How to Fix a Bug: Tests, Hypotheses, Timeboxes

Here’s roughly how I fixed bugs early on in my career:

Browse around in the code.
Try stuff.
See if it works.

Below is my preferred way of doing it since about 2012:

Step 1. Pair / Ensemble

Find one or more people to collaborate with. Linus’ Law “Given enough eyeballs, all bugs are shallow” was formulated at least 25 years ago, and yet we do so much work in isolation.

Step 2. Test

Write a failing test (or multiple) that proves the existence of the bug. This test will make sure you don’t fix the wrong thing, or a perceived bug. The test will help to ensure that the bug doesn’t return later. Bugs are the result of some misunderstanding about the system, and fixing a bug doesn’t imply that everybody’s misunderstanding is fixed. But if the test fails again in the future, at least you’ll know something’s up.
Besides a descriptive name, add the bug’s ticket number in the test name (or use a custom annotation). This will help keep track of the discussions about the bug.
Commit and push the test. Yes, this will break the build. I think this is perfectly fine: the code was already broken, it was just invisible. I get that breaking the build will be controversial in some organisations. In that case, if your tooling allows it, make sure the failing test shows as a warning but don’t let keep it from deploying.

If writing a test is hard or impossible in your environment:

Push a test that simply fails with an explanation of the bug and why it’s hard to test.
Once you’re confident the bug is fixed, remove the fail command and (depending on your tooling) mark it as “not implemented” “or “skipped”.
Invest in making it easier to test.

Step 3. Form Hypotheses

Brainstorm as many hypotheses about what causes the bug as you can think of. Having more people in the group helps, as groups simply have more knowledge and ideas than individuals.
As with all brainstorming, avoid debating the hypotheses. Just try to list as many as you can, including the ones you’re skeptical about.
In fact, I even recommend to come up with some hypotheses that are very unlikely to be the correct one. They trigger more ideas, and occasionally, the bug’s cause is the most unexpected one.
Definitely resist the urge to jump in the code and start fixing things. If you do need to look at the code to form hypotheses, don’t try to fix it right away.
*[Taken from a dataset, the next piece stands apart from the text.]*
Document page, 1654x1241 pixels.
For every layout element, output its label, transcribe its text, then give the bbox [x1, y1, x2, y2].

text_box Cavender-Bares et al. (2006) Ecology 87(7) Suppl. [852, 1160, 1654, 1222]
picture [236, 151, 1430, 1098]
Step 4. Prioritise and Timebox

Reorder your list starting with the most probable hypotheses.
Add an estimate to each hypothesis. The estimate is not the time you need to fix the bug, but the time you need to falsify the hypotheses.
Now move the hypotheses that are both highly probably and have a short estimate to the top of the list. If something is quite improbable but only takes a minute to verify, you may also want to put those at the top.

Step 5. Timebox and Falsify

Set a timer.
Try to proof as fast as possible that the first hypothesis is not the cause of the bug.
To falsify, you can either write another test, or do the minimum effort to the make the original test pass.
Stop as soon as you have your evidence.
If your timer runs out before you’re done, decide to add another timebox, or move on to the next hypothesis.
Keep in mind that bugs can have multiple interacting causes, so proving or disproving one hypothesis doesn’t guarantee you falsified the others.

Step 6. Fix

Now that you’re confident about the cause of the bug, fix it properly.
Write more tests to help guide your fix.

One of my programming adages is

“When in doubt, write a test.”

And of course there’s

“Doubt is the origin of wisdom.”

— René Descartes

The Engineer’s Duty

Does this process take more time?

“There is never enough time to do it right, but there is always enough time to do it over.”

— John W. Bergman

That said, I find that for complicated bugs, this process avoids a lot of diving into the wrong rabbit holes, chasing wild geese, doggedly unnecessarily rewriting entire chunks of code with your head in the sand. Instead of these animal metaphors, you can be rational about bugs. The group mind identifies better hypotheses; priorities and timeboxes avoid getting into a flow state for the wrong hypothesis.

If people in your organisation don’t do this sort of process, or don’t write tests, I have a hypothesis on why that is: Most organisations implicitly belief that the engineer’s duty is to deliver features. Fixing bugs is seen as a distraction from delivery, so you need to get it over with as fast as possible.

However, there’s a healthier way of looking at it: The engineer’s duty is building a system that works, that keeps working over time, and that keeps being evolvable and understandable over time. Basically, don’t just deliver features, but make it easy to deliver high quality features. In the same vein, tests reduce bugs and regressions, more tests lead to more testability, and more testability makes it easier to avoid more bugs. Jumping onto this self-reinforcing feedback loop may be tricky, but I promise it speeds up as you go along.